__WHAT NEEDS TO BE DONE__
Below are the records; give again exactly the line with "(mirror false)", the line with "74.4 123.5 90))", and each line that lies between them, and nothing besides.

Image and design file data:
= Beginning of Section =

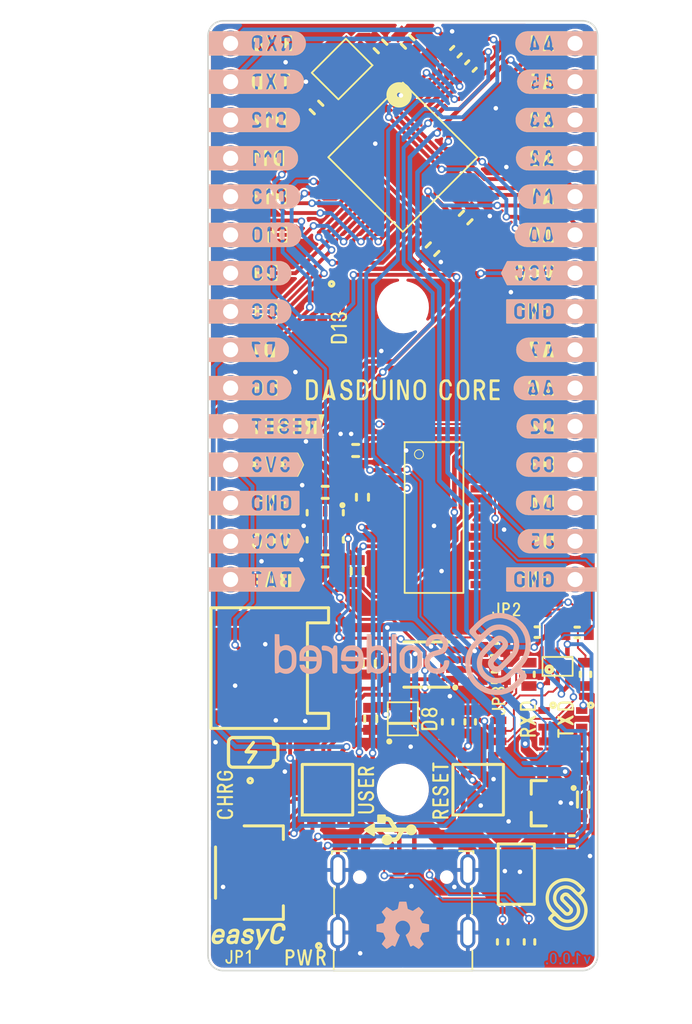
<source format=kicad_pcb>
(kicad_pcb (version 20210623) (generator pcbnew)

  (general
    (thickness 1.6)
  )

  (paper "A4")
  (layers
    (0 "F.Cu" mixed)
    (31 "B.Cu" signal)
    (32 "B.Adhes" user "B.Adhesive")
    (33 "F.Adhes" user "F.Adhesive")
    (34 "B.Paste" user)
    (35 "F.Paste" user)
    (36 "B.SilkS" user "B.Silkscreen")
    (37 "F.SilkS" user "F.Silkscreen")
    (38 "B.Mask" user)
    (39 "F.Mask" user)
    (40 "Dwgs.User" user "User.Drawings")
    (41 "Cmts.User" user "User.Comments")
    (42 "Eco1.User" user "User.Eco1")
    (43 "Eco2.User" user "User.Eco2")
    (44 "Edge.Cuts" user)
    (45 "Margin" user)
    (46 "B.CrtYd" user "B.Courtyard")
    (47 "F.CrtYd" user "F.Courtyard")
    (48 "B.Fab" user)
    (49 "F.Fab" user)
    (50 "User.1" user)
    (51 "User.2" user)
    (52 "User.3" user)
    (53 "User.4" user)
    (54 "User.5" user)
    (55 "User.6" user)
    (56 "User.7" user)
    (57 "User.8" user)
    (58 "User.9" user)
  )

  (setup
    (stackup
      (layer "F.SilkS" (type "Top Silk Screen"))
      (layer "F.Paste" (type "Top Solder Paste"))
      (layer "F.Mask" (type "Top Solder Mask") (color "Green") (thickness 0.01))
      (layer "F.Cu" (type "copper") (thickness 0.035))
      (layer "dielectric 1" (type "core") (thickness 1.51) (material "FR4") (epsilon_r 4.5) (loss_tangent 0.02))
      (layer "B.Cu" (type "copper") (thickness 0.035))
      (layer "B.Mask" (type "Bottom Solder Mask") (color "Green") (thickness 0.01))
      (layer "B.Paste" (type "Bottom Solder Paste"))
      (layer "B.SilkS" (type "Bottom Silk Screen"))
      (copper_finish "HAL lead-free")
      (dielectric_constraints no)
    )
    (pad_to_mask_clearance 0)
    (aux_axis_origin 64.5 150)
    (grid_origin 64.5 150)
    (pcbplotparams
      (layerselection 0x00010fc_ffffffff)
      (disableapertmacros false)
      (usegerberextensions false)
      (usegerberattributes true)
      (usegerberadvancedattributes true)
      (creategerberjobfile true)
      (svguseinch false)
      (svgprecision 6)
      (excludeedgelayer true)
      (plotframeref false)
      (viasonmask false)
      (mode 1)
      (useauxorigin true)
      (hpglpennumber 1)
      (hpglpenspeed 20)
      (hpglpendiameter 15.000000)
      (dxfpolygonmode true)
      (dxfimperialunits true)
      (dxfusepcbnewfont true)
      (psnegative false)
      (psa4output false)
      (plotreference true)
      (plotvalue true)
      (plotinvisibletext false)
      (sketchpadsonfab false)
      (subtractmaskfromsilk false)
      (outputformat 1)
      (mirror false)
      (drillshape 0)
      (scaleselection 1)
      (outputdirectory "../../OUTPUTS/V1.0.0/")
    )
  )

  (net 0 "")
  (net 1 "+3V3")
  (net 2 "GND")
  (net 3 "RESET")
  (net 4 "VUSB")
  (net 5 "VCC")
  (net 6 "VBAT")
  (net 7 "Net-(D1-Pad1)")
  (net 8 "Net-(D2-Pad1)")
  (net 9 "Net-(D3-Pad1)")
  (net 10 "XTAL1")
  (net 11 "unconnected-(D4-Pad1)")
  (net 12 "Net-(F1-Pad2)")
  (net 13 "D-")
  (net 14 "D+")
  (net 15 "SDA")
  (net 16 "SCL")
  (net 17 "XTAL2")
  (net 18 "Net-(C13-Pad1)")
  (net 19 "Net-(D6-Pad1)")
  (net 20 "D6")
  (net 21 "D7")
  (net 22 "D8")
  (net 23 "D9")
  (net 24 "D10")
  (net 25 "RTS")
  (net 26 "D13")
  (net 27 "DTR")
  (net 28 "Net-(C2-Pad1)")
  (net 29 "Net-(D5-Pad2)")
  (net 30 "Net-(K2-PadA5)")
  (net 31 "unconnected-(K2-PadA8)")
  (net 32 "Net-(K2-PadB5)")
  (net 33 "unconnected-(U1-Pad15)")
  (net 34 "unconnected-(U1-Pad12)")
  (net 35 "unconnected-(U1-Pad11)")
  (net 36 "unconnected-(U1-Pad10)")
  (net 37 "unconnected-(U1-Pad9)")
  (net 38 "unconnected-(K2-PadB8)")
  (net 39 "Net-(R11-Pad1)")
  (net 40 "Net-(R12-Pad1)")
  (net 41 "unconnected-(U2-Pad3)")
  (net 42 "Net-(D4-Pad3)")
  (net 43 "unconnected-(U3-Pad6)")
  (net 44 "D11")
  (net 45 "D12")
  (net 46 "D5")
  (net 47 "D4")
  (net 48 "D3")
  (net 49 "D2")
  (net 50 "A6")
  (net 51 "A7")
  (net 52 "A0")
  (net 53 "A1")
  (net 54 "Net-(JP1-Pad2)")
  (net 55 "A2")
  (net 56 "A3")
  (net 57 "SCL_5V")
  (net 58 "SDA_5V")
  (net 59 "TXD")
  (net 60 "RXD")
  (net 61 "SCL_PULL5")
  (net 62 "SDA_PULL5")
  (net 63 "SCL_PULL3,3")
  (net 64 "SDA_PULL3,3")
  (net 65 "CH-RXD")
  (net 66 "CH-TXD")

  (footprint "e-radionica.com footprinti:0603C" (layer "F.Cu") (at 75.95 88.7 -45))

  (footprint "e-radionica.com footprinti:0603C" (layer "F.Cu") (at 74.4 123.5 90))

  (footprint "buzzardLabel" (layer "F.Cu") (at 64.1 91.04))

  (footprint "e-radionica.com footprinti:0603C" (layer "F.Cu") (at 79.4 102.15 45))

  (footprint "buzzardLabel" (layer "F.Cu") (at 83.8 132.1 90))

  (footprint "e-radionica.com footprinti:0603R" (layer "F.Cu") (at 80.95 89.05 -135))

  (footprint "e-radionica.com footprinti:0402R" (layer "F.Cu") (at 89.3 135.3 -90))

  (footprint "e-radionica.com footprinti:1206FUSE" (layer "F.Cu") (at 84.96 143.6 -90))

  (footprint "e-radionica.com footprinti:CRYSTAL_3225__4_PAD" (layer "F.Cu") (at 73.4 90.2 -135))

  (footprint "e-radionica.com footprinti:0603R" (layer "F.Cu") (at 89 127.57))

  (footprint "e-radionica.com footprinti:0603C" (layer "F.Cu") (at 74.3 115.5))

  (footprint "Soldered Graphics:Logo-Back-OSH-3.5mm" (layer "F.Cu") (at 77.43 147))

  (footprint "e-radionica.com footprinti:0603R" (layer "F.Cu") (at 81.9 133.5 90))

  (footprint "e-radionica.com footprinti:0603C" (layer "F.Cu") (at 72.2785 118.276))

  (footprint "buzzardLabel" (layer "F.Cu") (at 64.1 98.66))

  (footprint "e-radionica.com footprinti:0603R" (layer "F.Cu") (at 81.95 90 -135))

  (footprint "e-radionica.com footprinti:0402LED" (layer "F.Cu") (at 86.8 133.3 90))

  (footprint "buzzardLabel" (layer "F.Cu") (at 90.76 116.44))

  (footprint "e-radionica.com footprinti:0402R" (layer "F.Cu") (at 86.8 135.3 -90))

  (footprint "buzzardLabel" (layer "F.Cu") (at 64.1 93.58))

  (footprint "e-radionica.com footprinti:HEADER_MALE_15X1" (layer "F.Cu") (at 88.86 106.28 90))

  (footprint "buzzardLabel" (layer "F.Cu") (at 64.1 101.2))

  (footprint "buzzardLabel" (layer "F.Cu") (at 64.1 108.82))

  (footprint "Soldered Graphics:Logo-Back-SolderedFULL-17mm" (layer "F.Cu") (at 77.43 129))

  (footprint "e-radionica.com footprinti:0603R" (layer "F.Cu") (at 85.836 148.095 -90))

  (footprint "buzzardLabel" (layer "F.Cu") (at 66.5 149.1))

  (footprint "e-radionica.com footprinti:TPS7A2633DRVR" (layer "F.Cu") (at 72.2785 120.526 -90))

  (footprint "e-radionica.com footprinti:SMD-JUMPER-CONNECTED_TRACE_SLODERMASK" (layer "F.Cu") (at 68.75 149.15))

  (footprint "e-radionica.com footprinti:WS2812B-2020" (layer "F.Cu") (at 77.43 133.3 -90))

  (footprint "buzzardLabel" (layer "F.Cu") (at 77.43 111.5))

  (footprint "buzzardLabel" (layer "F.Cu") (at 73.2 107.3625 90))

  (footprint "e-radionica.com footprinti:0402R" (layer "F.Cu") (at 68 138.3 90))

  (footprint "buzzardLabel" (layer "F.Cu") (at 90.76 113.9))

  (footprint "buzzardLabel" (layer "F.Cu") (at 90.76 121.52))

  (footprint "buzzardLabel" (layer "F.Cu") (at 90.76 91.04))

  (footprint "e-radionica.com footprinti:0603C" (layer "F.Cu") (at 81.6 100.05 45))

  (footprint "buzzardLabel" (layer "F.Cu") (at 79.9 138 90))

  (footprint "e-radionica.com footprinti:HEADER_MALE_15X1" (layer "F.Cu") (at 66 106.28 90))

  (footprint "e-radionica.com footprinti:0603R" (layer "F.Cu") (at 84.058 148.095 -90))

  (footprint "buzzardLabel" (layer "F.Cu") (at 90.76 98.66))

  (footprint "e-radionica.com footprinti:0603R" (layer "F.Cu") (at 85.8 130.35 -90))

  (footprint "e-radionica.com footprinti:SOP-16" (layer "F.Cu") (at 79.5 119.95))

  (footprint "e-radionica.com footprinti:easyC-connector" (layer "F.Cu") (at 67.8 143.5 90))

  (footprint "e-radionica.com footprinti:0402LED" (layer "F.Cu") (at 89.3 133.3 90))

  (footprint "Soldered Graphics:Symbol-Front-Battery" locked (layer "F.Cu")
    (tedit 606D65A5) (tstamp 80fd1c80-b76a-4ea2-b0d0-92e20930ac47)
    (at 67.5 135.6)
    (attr board_only exclude_from_pos_files exclude_from_bom)
    (fp_text reference "G***" (at 0 0) (layer "F.SilkS") hide
      (effects (font (size 1.524 1.524) (thickness 0.3)))
      (tstamp 5a452bb6-30ca-48bb-8835-07ddd17ecf1f)
    )
    (fp_text value "LOGO" (at 0.75 0) (layer "F.SilkS") hide
      (effects (font (size 1.524 1.524) (thickness 0.3)))
      (tstamp b0d6d694-ba72-4660-8178-77c5dc1e8871)
    )
    (fp_poly (pts (xy 0.590849 -1.168433)
      (xy 0.67884 -1.168315)
      (xy 0.757379 -1.168073)
      (xy 0.827068 -1.167687)
      (xy 0.888511 -1.167141)
      (xy 0.942311 -1.166414)
      (xy 0.98907 -1.16549)
      (xy 1.029393 -1.164348)
      (xy 1.063881 -1.162971)
      (xy 1.093139 -1.16134)
      (xy 1.117768 -1.159436)
      (xy 1.138373 -1.157241)
      (xy 1.155557 -1.154737)
      (xy 1.169921 -1.151905)
      (xy 1.182071 -1.148726)
      (xy 1.192608 -1.145182)
      (xy 1.202136 -1.141255)
      (xy 1.211258 -1.136925)
      (xy 1.220577 -1.132175)
      (xy 1.230696 -1.126986)
      (xy 1.235844 -1.124418)
      (xy 1.293789 -1.088927)
      (xy 1.3449 -1.043757)
      (xy 1.387902 -0.990879)
      (xy 1.42152 -0.932265)
      (xy 1.44448 -0.869884)
      (xy 1.455508 -0.805709)
      (xy 1.456312 -0.783492)
      (xy 1.456312 -0.733558)
      (xy 1.502472 -0.729688)
      (xy 1.563992 -0.718374)
      (xy 1.618567 -0.695629)
      (xy 1.665422 -0.661967)
      (xy 1.703781 -0.617903)
      (xy 1.724505 -0.582485)
      (xy 1.746891 -0.537024)
      (xy 1.748837 -0.089891)
      (xy 1.749201 0.000688)
      (xy 1.749433 0.078641)
      (xy 1.749513 0.145014)
      (xy 1.749423 0.200855)
      (xy 1.749142 0.247211)
      (xy 1.74865 0.28513)
      (xy 1.747929 0.315658)
      (xy 1.746958 0.339842)
      (xy 1.745717 0.358731)
      (xy 1.744188 0.373371)
      (xy 1.742351 0.384809)
      (xy 1.740185 0.394092)
      (xy 1.739735 0.3957)
      (xy 1.717218 0.451013)
      (xy 1.68448 0.497787)
      (xy 1.642644 0.53511)
      (xy 1.592837 0.562073)
      (xy 1.536185 0.577763)
      (xy 1.511009 0.580743)
      (xy 1.459731 0.584576)
      (xy 1.455767 0.64611)
      (xy 1.452069 0.687374)
      (xy 1.446004 0.721178)
      (xy 1.436081 0.7528)
      (xy 1.420808 0.787517)
      (xy 1.409402 0.810202)
      (xy 1.377894 0.859232)
      (xy 1.336564 0.905778)
      (xy 1.2892 0.946053)
      (xy 1.247149 0.97246)
      (xy 1.236881 0.97802)
      (xy 1.227833 0.983118)
      (xy 1.219402 0.987775)
      (xy 1.210989 0.992009)
      (xy 1.201993 0.995841)
      (xy 1.191812 0.99929)
      (xy 1.179845 1.002376)
      (xy 1.165492 1.005118)
      (xy 1.148152 1.007536)
      (xy 1.127223 1.00965)
      (xy 1.102104 1.011479)
      (xy 1.072196 1.013043)
      (xy 1.036896 1.014361)
      (xy 0.995604 1.015454)
      (xy 0.947718 1.016341)
      (xy 0.892639 1.017041)
      (xy 0.829764 1.017575)
      (xy 0.758493 1.017961)
      (xy 0.678225 1.018219)
      (xy 0.588359 1.01837)
      (xy 0.488295 1.018432)
      (xy 0.37743 1.018426)
      (xy 0.255164 1.018371)
      (xy 0.120897 1.018286)
      (xy -0.025974 1.018192)
      (xy -0.150144 1.018124)
      (xy -0.309405 1.018032)
      (xy -0.455531 1.017915)
      (xy -0.589062 1.017768)
      (xy -0.710538 1.017587)
      (xy -0.820498 1.017369)
      (xy -0.919483 1.017108)
      (xy -1.008031 1.016802)
      (xy -1.086683 1.016445)
      (xy -1.155978 1.016035)
      (xy -1.216456 1.015566)
      (xy -1.268657 1.015035)
      (xy -1.313119 1.014438)
      (xy -1.350384 1.013771)
      (xy -1.38099 1.013029)
      (xy -1.405478 1.012208)
      (xy -1.424386 1.011306)
      (xy -1.438256 1.010316)
      (xy -1.447625 1.009236)
      (xy -1.452155 1.008329)
      (xy -1.516254 0.984095)
      (xy -1.577272 0.94823)
      (xy -1.632095 0.902777)
      (xy -1.661106 0.871285)
      (xy -1.696631 0.82113)
      (xy -1.722306 0.767258)
      (xy -1.736785 0.720735)
      (xy -1.738914 0.712034)
      (xy -1.740808 0.702999)
      (xy -1.742479 0.692817)
      (xy -1.743942 0.680675)
      (xy -1.745211 0.66576)
      (xy -1.7463 0.647259)
      (xy -1.747221 0.624359)
      (xy -1.74799 0.596246)
      (xy -1.74862 0.562109)
      (xy -1.749124 0.521134)
      (xy -1.749517 0.472508)
      (xy -1.749813 0.415417)
      (xy -1.750024 0.34905)
      (xy -1.750086 0.315692)
      (xy -1.530796 0.315692)
      (xy -1.530712 0.387816)
      (xy -1.530422 0.45021)
      (xy -1.529885 0.503663)
      (xy -1.529057 0.548963)
      (xy -1.527897 0.586899)
      (xy -1.526362 0.618259)
      (xy -1.524409 0.643834)
      (xy -1.521996 0.664411)
      (xy -1.51908 0.680779)
      (xy -1.515619 0.693728)
      (xy -1.51157 0.704045)
      (xy -1.506891 0.71252)
      (xy -1.501539 0.719941)
      (xy -1.495472 0.727098)
      (xy -1.488648 0.734779)
      (xy -1.48552 0.73838)
      (xy -1.463799 0.758958)
      (xy -1.437548 0.777479)
      (xy -1.425925 0.783717)
      (xy -1.391359 0.799813)
      (xy -0.15121 0.799879)
      (xy 0.010293 0.799867)
      (xy 0.158591 0.799811)
      (xy 0.294153 0.799708)
      (xy 0.417447 0.799555)
      (xy 0.528942 0.799348)
      (xy 0.629107 0.799085)
      (xy 0.718412 0.798763)
      (xy 0.797324 0.798379)
      (xy 0.866313 0.797929)
      (xy 0.925848 0.797411)
      (xy 0.976397 0.796822)
      (xy 1.018429 0.796158)
      (xy 1.052414 0.795416)
      (xy 1.078819 0.794594)
      (xy 1.098115 0.793689)
      (xy 1.11077 0.792697)
      (xy 1.11708 0.791667)
      (xy 1.142148 0.779434)
      (xy 1.169518 0.758517)
      (xy 1.195556 0.732551)
      (xy 1.216625 0.705171)
      (xy 1.229092 0.680012)
      (xy 1.229244 0.679503)
      (xy 1.232511 0.661333)
      (xy 1.23514 0.632973)
      (xy 1.236891 0.597901)
      (xy 1.237524 0.559808)
      (xy 1.238053 0.513262)
      (xy 1.240004 0.477891)
      (xy 1.243919 0.451225)
      (xy 1.250344 0.430793)
      (xy 1.259822 0.414124)
      (xy 1.272897 0.398748)
      (xy 1.273001 0.39864)
      (xy 1.288657 0.384752)
      (xy 1.306176 0.374818)
      (xy 1.328105 0.36823)
      (xy 1.356991 0.364382)
      (xy 1.39538 0.362666)
      (xy 1.425007 0.362407)
      (xy 1.461601 0.362041)
      (xy 1.487036 0.360783)
      (xy 1.503813 0.358329)
      (xy 1.514435 0.354379)
      (xy 1.519018 0.351053)
      (xy 1.521609 0.348139)
      (xy 1.523817 0.34376)
      (xy 1.525671 0.336873)
      (xy 1.527202 0.326439)
      (xy 1.528441 0.311414)
      (xy 1.529418 0.290758)
      (xy 1.530165 0.26343)
      (xy 1.530712 0.228387)
      (xy 1.531089 0.184587)
      (xy 1.531328 0.130991)
      (xy 1.531459 0.066555)
      (xy 1.531513 -0.009761)
      (xy 1.531521 -0.07285)
      (xy 1.53151 -0.15824)
      (xy 1.531455 -0.231006)
      (xy 1.531322 -0.292198)
      (xy 1.531078 -0.342867)
      (xy 1.530688 -0.384064)
      (xy 1.530119 -0.416838)
      (xy 1.529338 -0.44224)
      (xy 1.52831 -0.46132)
      (xy 1.527002 -0.475129)
      (xy 1.525381 -0.484716)
      (xy 1.523412 -0.491134)
      (xy 1.521062 -0.49543)
      (xy 1.518297 -0.498657)
      (xy 1.517847 -0.499112)
      (xy 1.511159 -0.504614)
      (xy 1.502381 -0.508416)
      (xy 1.48907 -0.510825)
      (xy 1.468784 -0.51215)
      (xy 1.439082 -0.512699)
      (xy 1.409463 -0.512786)
      (xy 1.371068 -0.512957)
      (xy 1.343653 -0.513704)
      (xy 1.324526 -0.51538)
      (xy 1.310995 -0.518338)
      (xy 1.300369 -0.522931)
      (xy 1.291892 -0.528193)
      (xy 1.274965 -0.54085)
      (xy 1.262169 -0.554363)
      (xy 1.252857 -0.570877)
      (xy 1.24638 -0.59254)
      (xy 1.242089 -0.621499)
      (xy 1.239337 -0.659902)
      (xy 1.237524 -0.708188)
      (xy 1.236208 -0.750789)
      (xy 1.234868 -0.782192)
      (xy 1.233106 -0.804869)
      (xy 1.230526 -0.821294)
      (xy 1.226731 -0.833936)
      (xy 1.221325 -0.845269)
      (xy 1.213912 -0.857765)
      (xy 1.213394 -0.858606)
      (xy 1.184078 -0.894115)
      (xy 1.145828 -0.922385)
      (xy 1.102637 -0.940628)
      (xy 1.092166 -0.943166)
      (xy 1.082025 -0.944188)
      (xy 1.061777 -0.945111)
      (xy 1.03116 -0.945936)
      (xy 0.989912 -0.946665)
      (xy 0.937769 -0.947299)
      (xy 0.87447 -0.947838)
      (xy 0.799752 -0.948285)
      (xy 0.713352 -0.94864)
      (xy 0.615009 -0.948904)
      (xy 0.504459 -0.949079)
      (xy 0.381441 -0.949165)
      (xy 0.245691 -0.949164)
      (xy 0.096949 -0.949078)
      (xy -0.06505 -0.948906)
      (xy -0.16751 -0.948765)
      (xy -0.319543 -0.948534)
      (xy -0.458504 -0.948309)
      (xy -0.584994 -0.948082)
      (xy -0.699614 -0.947848)
      (xy -0.802966 -0.947599)
      (xy -0.895652 -0.947329)
      (xy -0.978273 -0.947031)
      (xy -1.051431 -0.946698)
      (xy -1.115728 -0.946322)
      (xy -1.171764 -0.945899)
      (xy -1.220142 -0.94542)
      (xy -1.261464 -0.944878)
      (xy -1.29633 -0.944268)
      (xy -1.325343 -0.943582)
      (xy -1.349104 -0.942814)
      (xy -1.368214 -0.941956)
      (xy -1.383276 -0.941003)
      (xy -1.394891 -0.939946)
      (xy -1.40366 -0.93878)
      (xy -1.410185 -0.937497)
      (xy -1.415067 -0.936091)
      (xy -1.418708 -0.934646)
      (xy -1.451007 -0.914791)
      (xy -1.482265 -0.886353)
      (xy -1.507694 -0.853902)
      (xy -1.513298 -0.844388)
      (xy -1.528102 -0.817039)
      (xy -1.529933 -0.085884)
      (xy -1.530244 0.033049)
      (xy -1.53052 0.139097)
      (xy -1.530718 0.233048)
      (xy -1.530796 0.315692)
      (xy -1.750086 0.315692)
      (xy -1.750166 0.272593)
      (xy -1.750251 0.185232)
      (xy -1.750294 0.086156)
      (xy -1.750309 -0.025449)
      (xy -1.750309 -0.074866)
      (xy -1.75029 -0.193821)
      (xy -1.750223 -0.299875)
      (xy -1.7501 -0.3938)
      (xy -1.74991 -0.47637)
      (xy -1.749642 -0.548356)
      (xy -1.749287 -0.610532)
      (xy -1.748835 -0.66367)
      (xy -1.748274 -0.708544)
      (xy -1.747596 -0.745926)
      (xy -1.746789 -0.776589)
      (xy -1.745843 -0.801305)
      (xy -1.744749 -0.820848)
      (xy -1.743496 -0.83599)
      (xy -1.742074 -0.847504)
      (xy -1.740472 -0.856163)
      (xy -1.739951 -0.858335)
      (xy -1.715139 -0.929332)
      (xy -1.678973 -0.993127)
      (xy -1.632164 -1.04895)
      (xy -1.575423 -1.096034)
      (xy -1.50946 -1.133613)
      (xy -1.469986 -1.14978)
      (xy -1.425545 -1.165733)
      (xy -0.169377 -1.167567)
      (xy -0.012005 -1.167806)
      (xy 0.132295 -1.168032)
      (xy 0.264128 -1.168226)
      (xy 0.384096 -1
... [1345133 chars truncated]
</source>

= End of Section =

__OUTPUT BELOW__
      (mirror false)
      (drillshape 0)
      (scaleselection 1)
      (outputdirectory "../../OUTPUTS/V1.0.0/")
    )
  )

  (net 0 "")
  (net 1 "+3V3")
  (net 2 "GND")
  (net 3 "RESET")
  (net 4 "VUSB")
  (net 5 "VCC")
  (net 6 "VBAT")
  (net 7 "Net-(D1-Pad1)")
  (net 8 "Net-(D2-Pad1)")
  (net 9 "Net-(D3-Pad1)")
  (net 10 "XTAL1")
  (net 11 "unconnected-(D4-Pad1)")
  (net 12 "Net-(F1-Pad2)")
  (net 13 "D-")
  (net 14 "D+")
  (net 15 "SDA")
  (net 16 "SCL")
  (net 17 "XTAL2")
  (net 18 "Net-(C13-Pad1)")
  (net 19 "Net-(D6-Pad1)")
  (net 20 "D6")
  (net 21 "D7")
  (net 22 "D8")
  (net 23 "D9")
  (net 24 "D10")
  (net 25 "RTS")
  (net 26 "D13")
  (net 27 "DTR")
  (net 28 "Net-(C2-Pad1)")
  (net 29 "Net-(D5-Pad2)")
  (net 30 "Net-(K2-PadA5)")
  (net 31 "unconnected-(K2-PadA8)")
  (net 32 "Net-(K2-PadB5)")
  (net 33 "unconnected-(U1-Pad15)")
  (net 34 "unconnected-(U1-Pad12)")
  (net 35 "unconnected-(U1-Pad11)")
  (net 36 "unconnected-(U1-Pad10)")
  (net 37 "unconnected-(U1-Pad9)")
  (net 38 "unconnected-(K2-PadB8)")
  (net 39 "Net-(R11-Pad1)")
  (net 40 "Net-(R12-Pad1)")
  (net 41 "unconnected-(U2-Pad3)")
  (net 42 "Net-(D4-Pad3)")
  (net 43 "unconnected-(U3-Pad6)")
  (net 44 "D11")
  (net 45 "D12")
  (net 46 "D5")
  (net 47 "D4")
  (net 48 "D3")
  (net 49 "D2")
  (net 50 "A6")
  (net 51 "A7")
  (net 52 "A0")
  (net 53 "A1")
  (net 54 "Net-(JP1-Pad2)")
  (net 55 "A2")
  (net 56 "A3")
  (net 57 "SCL_5V")
  (net 58 "SDA_5V")
  (net 59 "TXD")
  (net 60 "RXD")
  (net 61 "SCL_PULL5")
  (net 62 "SDA_PULL5")
  (net 63 "SCL_PULL3,3")
  (net 64 "SDA_PULL3,3")
  (net 65 "CH-RXD")
  (net 66 "CH-TXD")

  (footprint "e-radionica.com footprinti:0603C" (layer "F.Cu") (at 75.95 88.7 -45))

  (footprint "e-radionica.com footprinti:0603C" (layer "F.Cu") (at 74.4 123.5 90))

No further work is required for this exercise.